Les pays européens émettent peu
Mais Paris bénéficie aussi de la frugalité des bons étudiants européens en matière d’endettement.
« Les pays bien notés du nord de l’Europe n’émettent pas beaucoup de dette, donc pour acheter de la dette « de haute qualité », les investisseurs ne disposent que d’obligations françaises », note Eric Heyer.
L’Allemagne, par exemple, la référence européenne en matière de dette sécurisée, emprunte peu par fidélité à sa politique de rigueur budgétaire historique. Pour 2024, le programme d’émissions de l’Allemagne ne s’élève qu’à 76 milliards d’euros, soit près de quatre fois moins que celui de la France. La dynamique est aussi la même dans certains pays moins bien notés comme l’Espagne, qui ne devrait lever que 55 milliards d’euros cette année, soit une réduction de 10 milliards par rapport à 2023.
Même si nos voisins concurrencent la dette française avec des volumes plus importants, Anne-Sophie Alsif estime que les investisseurs continueraient à faire confiance à Paris puisque « Contrairement à nous, les pays nordiques les mieux notés ont un potentiel de croissance intérieure moindre et dépendent fortement des exportations, considérées comme plus risquées par les investisseurs. « , elle dit.

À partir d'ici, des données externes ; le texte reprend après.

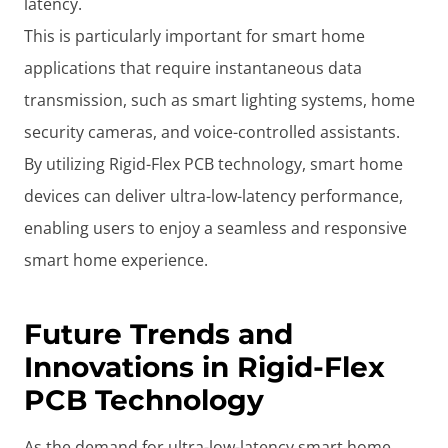
latency.
This is particularly important for smart home
applications that require instantaneous data
transmission, such as smart lighting systems, home
security cameras, and voice-controlled assistants.
By utilizing Rigid-Flex PCB technology, smart home
devices can deliver ultra-low-latency performance,
enabling users to enjoy a seamless and responsive
smart home experience.
Future Trends and
Innovations in Rigid-Flex
PCB Technology
As the demand for ultra-low-latency smart home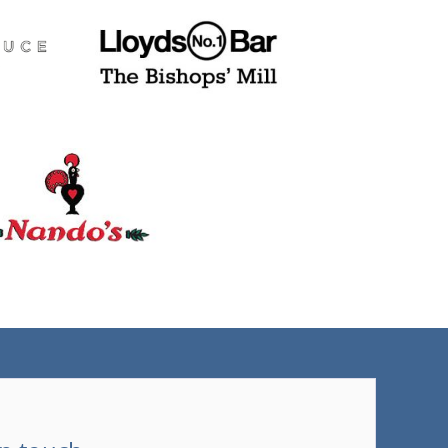
(tel)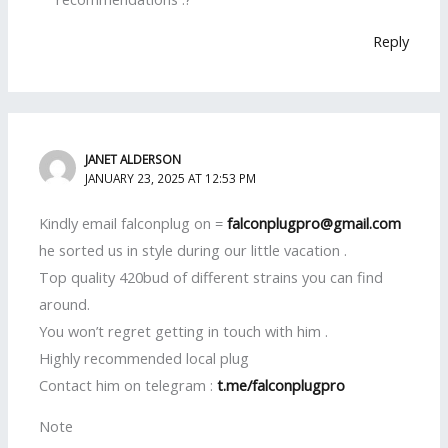
Reply
JANET ALDERSON
JANUARY 23, 2025 AT 12:53 PM
Kindly email falconplug on =
falconplugpro@gmail.com
he sorted us in style during our little vacation .
Top quality 420bud of different strains you can find
around.
You won’t regret getting in touch with him .
Highly recommended local plug
Contact him on telegram :
t.me/falconplugpro
Note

L’euro permet à la France d’attirer les investisseurs
L’un des seuls pays capables de rivaliser avec la France sur le marché international de la dette est les États-Unis. Le pays de l’Oncle Sam affiche dans le même temps une dette de » haute qualité », et un flux massif de titres obligataires. En novembre dernier, le Trésor américain a annoncé qu’il émettrait 1 592 milliards de dollars entre le quatrième trimestre 2023 et les trois premiers mois de 2024. Un montant pharaonique qui a de quoi étancher la soif des investisseurs toujours très confiants dans l’économie américaine et le dollar. .
Mais la France attire également bon nombre de financiers à la recherche de titres obligataires grâce à sa monnaie. » Même s’ils ont encore beaucoup confiance dans le dollar, les investisseurs affirment que celui-ci pourrait encore baisser suite à l’augmentation des dépenses budgétaires de Washington pour soutenir son économie, mais aussi pour financer les guerres (à l’image des 63 milliards de dollars que le gouvernement enverra au dollar). Ukraine, ndlr) », prévient Anne-Sophie Alsif.
Ces derniers » souhaitent donc se couvrir et se diversifier en s’exposant à d’autres devises comme l’euro, en achetant des dettes européennes… et donc françaises », conclut l’économiste de BDO France.
Autant d’arguments qui suggèrent qu’une éventuelle dégradation de la note française ce vendredi n’aurait finalement pas de conséquences significatives sur les taux d’emprunt de l’Etat.